Encontro teve como objetivo fortalecer parcerias institucionais voltadas ao atendimento de pessoas com deficiência intelectual e múltipla
O presidente do Tribunal de Justiça do Acre (TJAC), desembargador Laudivon Nogueira, recebeu nesta quinta-feira, 7, o presidente da Associação de Pais e Amigos dos Excepcionais de Rio Branco (APAE), Lázaro Barbosa. O encontro teve como objetivo fortalecer parcerias institucionais voltadas ao atendimento de pessoas com deficiências intelectual e múltipla.
A APAE de Rio Branco desempenha um papel fundamental no acolhimento e acompanhamento de mais de 300 usuários, atendidos por meio de serviços como Atendimento Educacional Especializado (AEE) e Educação de Jovens e Adultos (EJA), além de ações nas áreas de assistência social, saúde, reabilitação, inclusão e apoio às famílias.
Na ocasião, o desembargador-presidente reafirmou o compromisso do Judiciário acreano em manter e ampliar as parcerias já existentes com a instituição. Segundo ele, iniciativas dessa natureza fortalecem a rede de proteção social e contribuem diretamente para a promoção da dignidade e da inclusão.
“A APAE realiza um trabalho de grande relevância social e o Tribunal de Justiça está à disposição para contribuir, dentro das possibilidades institucionais, com ações que fortaleçam esse atendimento tão importante para as famílias acreanas”, destacou o desembargador-presidente.
O presidente da APAE agradeceu o apoio recebido e ressaltou a importância das parcerias para a continuidade dos serviços prestados pela entidade.
“As parcerias são fundamentais para que possamos continuar oferecendo atendimento de qualidade às pessoas assistidas pela APAE. Toda ajuda recebida representa mais dignidade, inclusão e oportunidades para os nossos usuários e suas famílias”, afirmou Lázaro Barbosa.

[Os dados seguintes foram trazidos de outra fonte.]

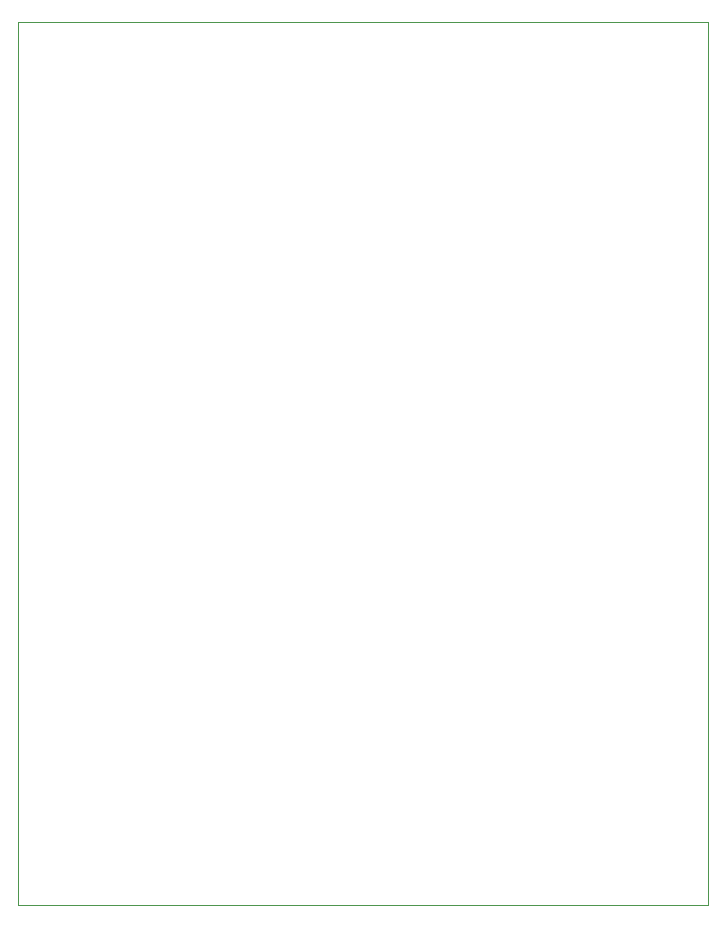
<source format=gbr>
G04 #@! TF.GenerationSoftware,KiCad,Pcbnew,5.1.5+dfsg1-2build2*
G04 #@! TF.CreationDate,2020-10-23T17:48:02-04:00*
G04 #@! TF.ProjectId,placa_manutencao_preventiva,706c6163-615f-46d6-916e-7574656e6361,rev?*
G04 #@! TF.SameCoordinates,Original*
G04 #@! TF.FileFunction,Paste,Bot*
G04 #@! TF.FilePolarity,Positive*
%FSLAX46Y46*%
G04 Gerber Fmt 4.6, Leading zero omitted, Abs format (unit mm)*
G04 Created by KiCad (PCBNEW 5.1.5+dfsg1-2build2) date 2020-10-23 17:48:02*
%MOMM*%
%LPD*%
G04 APERTURE LIST*
%ADD10C,0.050000*%
G04 APERTURE END LIST*
D10*
X77673200Y-14935200D02*
X77673200Y-15290800D01*
X77876400Y-14935200D02*
X77673200Y-14935200D01*
X136093200Y-14935200D02*
X77876400Y-14935200D01*
X136093200Y-89662000D02*
X136093200Y-14935200D01*
X77673200Y-89662000D02*
X136093200Y-89662000D01*
X77673200Y-15290800D02*
X77673200Y-89662000D01*
M02*

</source>
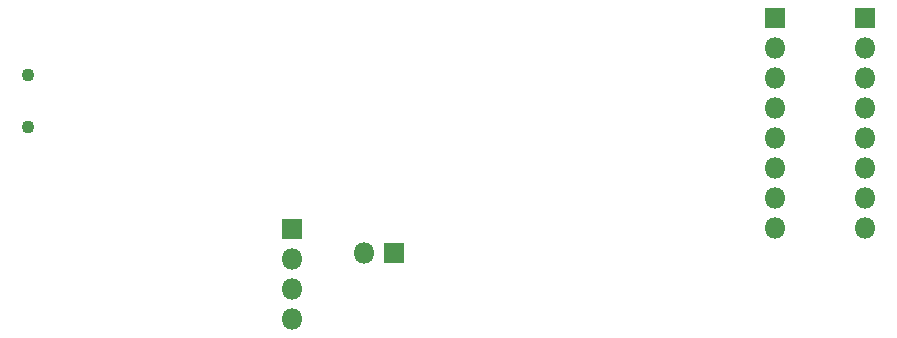
<source format=gbr>
%TF.GenerationSoftware,KiCad,Pcbnew,(5.1.6)-1*%
%TF.CreationDate,2020-09-08T21:42:59+03:00*%
%TF.ProjectId,freepdk,66726565-7064-46b2-9e6b-696361645f70,3*%
%TF.SameCoordinates,PX3c51298PY447eab0*%
%TF.FileFunction,Soldermask,Bot*%
%TF.FilePolarity,Negative*%
%FSLAX46Y46*%
G04 Gerber Fmt 4.6, Leading zero omitted, Abs format (unit mm)*
G04 Created by KiCad (PCBNEW (5.1.6)-1) date 2020-09-08 21:42:59*
%MOMM*%
%LPD*%
G01*
G04 APERTURE LIST*
%ADD10O,1.800000X1.800000*%
%ADD11R,1.800000X1.800000*%
%ADD12C,1.100000*%
G04 APERTURE END LIST*
D10*
%TO.C,J4*%
X76316000Y12220000D03*
X76316000Y14760000D03*
X76316000Y17300000D03*
X76316000Y19840000D03*
X76316000Y22380000D03*
X76316000Y24920000D03*
X76316000Y27460000D03*
D11*
X76316000Y30000000D03*
%TD*%
D10*
%TO.C,J3*%
X68706000Y12220000D03*
X68706000Y14760000D03*
X68706000Y17300000D03*
X68706000Y19840000D03*
X68706000Y22380000D03*
X68706000Y24920000D03*
X68706000Y27460000D03*
D11*
X68706000Y30000000D03*
%TD*%
D12*
%TO.C,J1*%
X5460000Y20800000D03*
X5460000Y25200000D03*
%TD*%
D10*
%TO.C,J5*%
X33908000Y10100000D03*
D11*
X36448000Y10100000D03*
%TD*%
D10*
%TO.C,J2*%
X27812000Y4512000D03*
X27812000Y7052000D03*
X27812000Y9592000D03*
D11*
X27812000Y12132000D03*
%TD*%
M02*

</source>
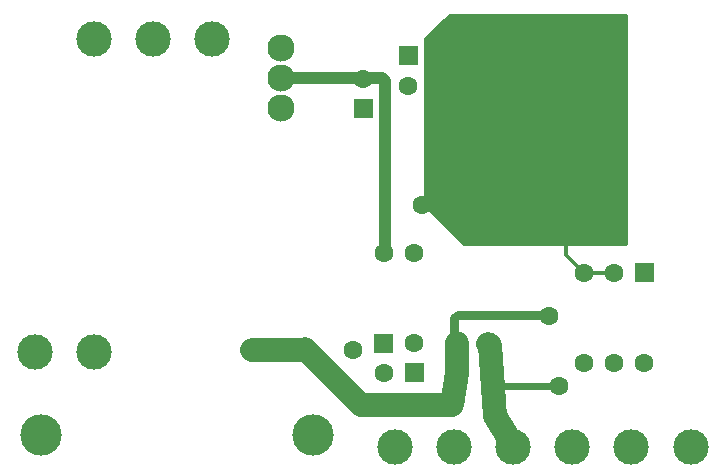
<source format=gbr>
%FSLAX34Y34*%
%MOMM*%
%LNCOPPER_BOTTOM*%
G71*
G01*
%ADD10C, 3.000*%
%ADD11C, 3.500*%
%ADD12C, 2.300*%
%ADD13C, 1.600*%
%ADD14C, 1.000*%
%ADD15C, 1.600*%
%ADD16C, 1.600*%
%ADD17C, 1.400*%
%ADD18C, 2.000*%
%ADD19C, 0.600*%
%ADD20C, 0.300*%
%ADD21C, 0.800*%
%LPD*%
X573000Y587000D02*
G54D10*
D03*
X523000Y587000D02*
G54D10*
D03*
X473000Y587000D02*
G54D10*
D03*
X423000Y587000D02*
G54D10*
D03*
X373000Y587000D02*
G54D10*
D03*
X323000Y587000D02*
G54D10*
D03*
X23000Y597000D02*
G54D11*
D03*
X253000Y597000D02*
G54D11*
D03*
X68000Y932000D02*
G54D10*
D03*
X118000Y932000D02*
G54D10*
D03*
X168000Y932000D02*
G54D10*
D03*
X18000Y667000D02*
G54D10*
D03*
X68000Y667000D02*
G54D10*
D03*
X573000Y587000D02*
G54D10*
D03*
X523000Y587000D02*
G54D10*
D03*
X473000Y587000D02*
G54D10*
D03*
X423000Y587000D02*
G54D10*
D03*
X373000Y587000D02*
G54D10*
D03*
X323000Y587000D02*
G54D10*
D03*
X23000Y597000D02*
G54D11*
D03*
X253000Y597000D02*
G54D11*
D03*
X68000Y932000D02*
G54D10*
D03*
X118000Y932000D02*
G54D10*
D03*
X168000Y932000D02*
G54D10*
D03*
X18000Y667000D02*
G54D10*
D03*
X68000Y667000D02*
G54D10*
D03*
X573000Y587000D02*
G54D10*
D03*
X523000Y587000D02*
G54D10*
D03*
X473000Y587000D02*
G54D10*
D03*
X423000Y587000D02*
G54D10*
D03*
X373000Y587000D02*
G54D10*
D03*
X323000Y587000D02*
G54D10*
D03*
X23000Y597000D02*
G54D11*
D03*
X253000Y597000D02*
G54D11*
D03*
X68000Y932000D02*
G54D10*
D03*
X118000Y932000D02*
G54D10*
D03*
X168000Y932000D02*
G54D10*
D03*
X18000Y667000D02*
G54D10*
D03*
X68000Y667000D02*
G54D10*
D03*
X226600Y924900D02*
G54D12*
D03*
X226600Y899500D02*
G54D12*
D03*
X226600Y874100D02*
G54D12*
D03*
X226600Y924900D02*
G54D12*
D03*
X226600Y899500D02*
G54D12*
D03*
X226600Y874100D02*
G54D12*
D03*
G36*
X305112Y666917D02*
X305112Y682917D01*
X321112Y682917D01*
X321112Y666917D01*
X305112Y666917D01*
G37*
X338612Y674917D02*
G54D13*
D03*
X313112Y751417D02*
G54D13*
D03*
X338612Y751417D02*
G54D13*
D03*
G54D14*
X226600Y899500D02*
X311531Y899500D01*
X313912Y897119D01*
X313912Y752218D01*
X313112Y751417D01*
X313866Y649869D02*
G54D15*
D03*
G36*
X347266Y641869D02*
X331266Y641869D01*
X331266Y657869D01*
X347266Y657869D01*
X347266Y641869D01*
G37*
G36*
X541781Y726400D02*
X525781Y726400D01*
X525781Y742400D01*
X541781Y742400D01*
X541781Y726400D01*
G37*
X508381Y734400D02*
G54D16*
D03*
X482981Y734400D02*
G54D16*
D03*
X482981Y658200D02*
G54D16*
D03*
X508381Y658200D02*
G54D16*
D03*
X533781Y658200D02*
G54D16*
D03*
X295832Y898930D02*
G54D15*
D03*
G36*
X287832Y865530D02*
X287832Y881530D01*
X303832Y881530D01*
X303832Y865530D01*
X287832Y865530D01*
G37*
G36*
X540781Y727400D02*
X526781Y727400D01*
X526781Y741400D01*
X540781Y741400D01*
X540781Y727400D01*
G37*
X508381Y734400D02*
G54D17*
D03*
X482981Y734400D02*
G54D17*
D03*
X482981Y658200D02*
G54D17*
D03*
X508381Y658200D02*
G54D17*
D03*
X533781Y658200D02*
G54D17*
D03*
G54D18*
X201984Y668776D02*
X245114Y668776D01*
X246444Y670106D01*
X294069Y622481D01*
X371062Y622481D01*
X371412Y622131D01*
G54D18*
X371062Y622481D02*
X375208Y649693D01*
X375208Y675093D01*
G54D18*
X423000Y587000D02*
X423000Y588800D01*
X407575Y613353D01*
X402812Y673236D01*
X401796Y674253D01*
X402812Y673236D02*
G54D15*
D03*
X372827Y672711D02*
G54D15*
D03*
X373220Y648059D02*
G54D15*
D03*
X224638Y668862D02*
G54D15*
D03*
X202638Y668862D02*
G54D15*
D03*
X346059Y791947D02*
G54D15*
D03*
X461947Y638356D02*
G54D15*
D03*
G54D19*
X461947Y638356D02*
X406862Y638356D01*
X411191Y637997D01*
X452860Y697944D02*
G54D15*
D03*
X333912Y892944D02*
G54D15*
D03*
G36*
X341912Y926344D02*
X341912Y910344D01*
X325912Y910344D01*
X325912Y926344D01*
X341912Y926344D01*
G37*
G54D20*
X346059Y791947D02*
X348044Y791947D01*
X380984Y759006D01*
X467106Y759006D01*
X467503Y758609D01*
X467503Y749878D01*
X482981Y734400D01*
X508381Y734400D01*
X287638Y669162D02*
G54D15*
D03*
G54D21*
X372827Y672711D02*
X372827Y695827D01*
X376000Y699000D01*
X451803Y699000D01*
X452860Y697944D01*
G36*
X380984Y759006D02*
X518000Y759000D01*
X518000Y952000D01*
X369000Y952000D01*
X349000Y932000D01*
X349000Y794888D01*
X346059Y791947D01*
X348044Y791947D01*
X380984Y759006D01*
G37*
G54D20*
X380984Y759006D02*
X518000Y759000D01*
X518000Y952000D01*
X369000Y952000D01*
X349000Y932000D01*
X349000Y794888D01*
X346059Y791947D01*
X348044Y791947D01*
X380984Y759006D01*
M02*

</source>
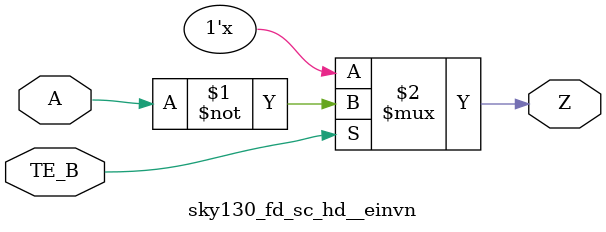
<source format=v>
/*
 * Copyright 2020 The SkyWater PDK Authors
 *
 * Licensed under the Apache License, Version 2.0 (the "License");
 * you may not use this file except in compliance with the License.
 * You may obtain a copy of the License at
 *
 *     https://www.apache.org/licenses/LICENSE-2.0
 *
 * Unless required by applicable law or agreed to in writing, software
 * distributed under the License is distributed on an "AS IS" BASIS,
 * WITHOUT WARRANTIES OR CONDITIONS OF ANY KIND, either express or implied.
 * See the License for the specific language governing permissions and
 * limitations under the License.
 *
 * SPDX-License-Identifier: Apache-2.0
*/


`ifndef SKY130_FD_SC_HD__EINVN_FUNCTIONAL_V
`define SKY130_FD_SC_HD__EINVN_FUNCTIONAL_V

/**
 * einvn: Tri-state inverter, negative enable.
 *
 * Verilog simulation functional model.
 */

`timescale 1ns / 1ps
`default_nettype none

`celldefine
module sky130_fd_sc_hd__einvn (
    Z   ,
    A   ,
    TE_B
);

    // Module ports
    output Z   ;
    input  A   ;
    input  TE_B;

    //     Name     Output  Other arguments
    notif0 notif00 (Z     , A, TE_B        );

endmodule
`endcelldefine

`default_nettype wire
`endif  // SKY130_FD_SC_HD__EINVN_FUNCTIONAL_V
</source>
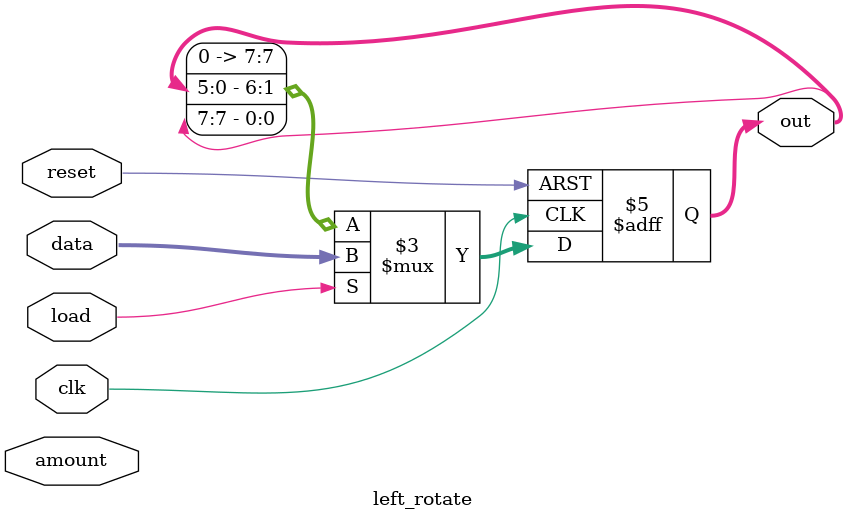
<source format=v>
module left_rotate(clk,reset,amount,data,load,out);
input clk,reset;
input [2:0] amount;
input [7:0] data;
input load;
output reg [7:0] out;
// when load is high, load data to out
// otherwise rotate the out register followed by left shift the out register by amount bits
always @(posedge clk or posedge reset)
	begin
	if (reset)
	out<=0;
	else if (load)
	out<=data;
	else begin
	// shift the out value and at the same time rotate the out value by amount
	// i.e. out={out[6:0],out[7]};
	// rotate the out value by changing the first bit of the out value to the third bit of the out value
	out<={out[5:0],out[7]};
	end
	end
endmodule

</source>
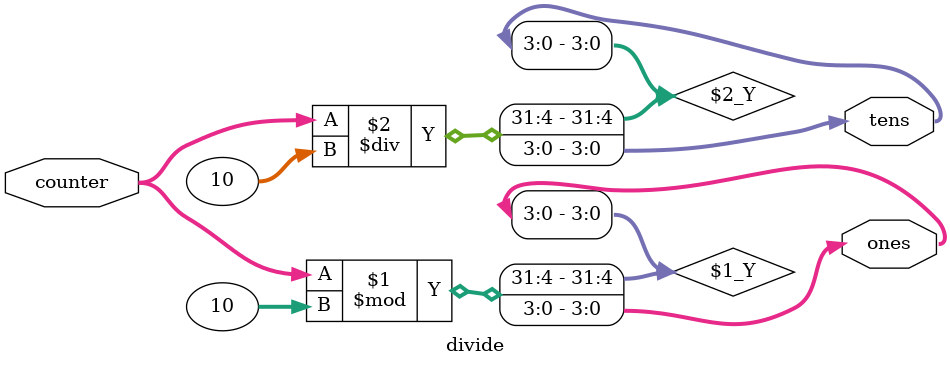
<source format=v>
module divide (
  input [6:0] counter,
  output [3:0] tens,
  output [3:0] ones
);

  assign ones = counter % 10;
  assign tens = counter / 10;

endmodule
</source>
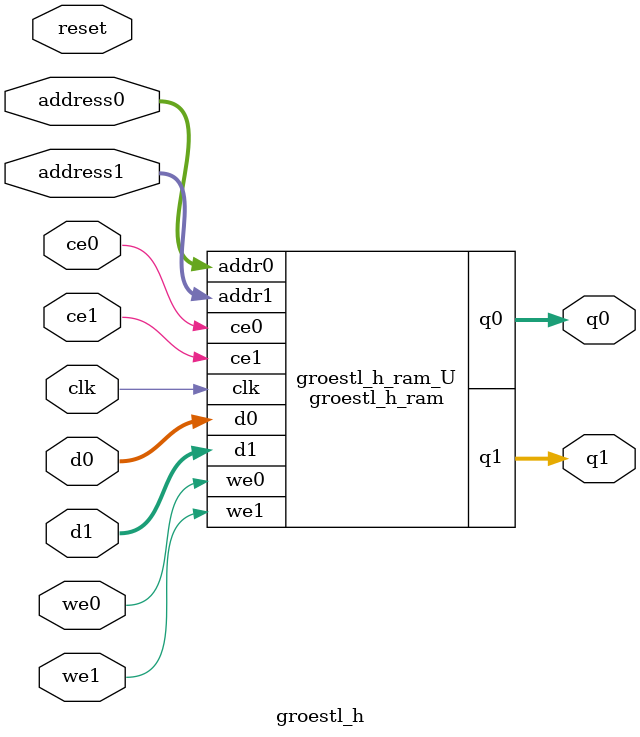
<source format=v>

`timescale 1 ns / 1 ps
module groestl_h_ram (addr0, ce0, d0, we0, q0, addr1, ce1, d1, we1, q1,  clk);

parameter DWIDTH = 8;
parameter AWIDTH = 6;
parameter MEM_SIZE = 64;

input[AWIDTH-1:0] addr0;
input ce0;
input[DWIDTH-1:0] d0;
input we0;
output reg[DWIDTH-1:0] q0;
input[AWIDTH-1:0] addr1;
input ce1;
input[DWIDTH-1:0] d1;
input we1;
output reg[DWIDTH-1:0] q1;
input clk;

(* ram_style = "block" *)reg [DWIDTH-1:0] ram[0:MEM_SIZE-1];




always @(posedge clk)  
begin 
    if (ce0) 
    begin
        if (we0) 
        begin 
            ram[addr0] <= d0; 
            q0 <= d0;
        end 
        else 
            q0 <= ram[addr0];
    end
end


always @(posedge clk)  
begin 
    if (ce1) 
    begin
        if (we1) 
        begin 
            ram[addr1] <= d1; 
            q1 <= d1;
        end 
        else 
            q1 <= ram[addr1];
    end
end


endmodule


`timescale 1 ns / 1 ps
module groestl_h(
    reset,
    clk,
    address0,
    ce0,
    we0,
    d0,
    q0,
    address1,
    ce1,
    we1,
    d1,
    q1);

parameter DataWidth = 32'd8;
parameter AddressRange = 32'd64;
parameter AddressWidth = 32'd6;
input reset;
input clk;
input[AddressWidth - 1:0] address0;
input ce0;
input we0;
input[DataWidth - 1:0] d0;
output[DataWidth - 1:0] q0;
input[AddressWidth - 1:0] address1;
input ce1;
input we1;
input[DataWidth - 1:0] d1;
output[DataWidth - 1:0] q1;



groestl_h_ram groestl_h_ram_U(
    .clk( clk ),
    .addr0( address0 ),
    .ce0( ce0 ),
    .d0( d0 ),
    .we0( we0 ),
    .q0( q0 ),
    .addr1( address1 ),
    .ce1( ce1 ),
    .d1( d1 ),
    .we1( we1 ),
    .q1( q1 ));

endmodule


</source>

Durante a reunião, o representante da entidade também apresentou o atual cenário financeiro da instituição, que enfrenta dificuldades para a manutenção de suas atividades em razão da redução e do encerramento de importantes fontes de custeio.
Além do apoio financeiro por meio de penas pecuniárias, foi sugerida ainda a destinação de bens que não possuem mais utilidade para o Judiciário, mas que podem contribuir com a estrutura da APAE, como computadores, móveis de escritório, veículos e materiais apreendidos em operações.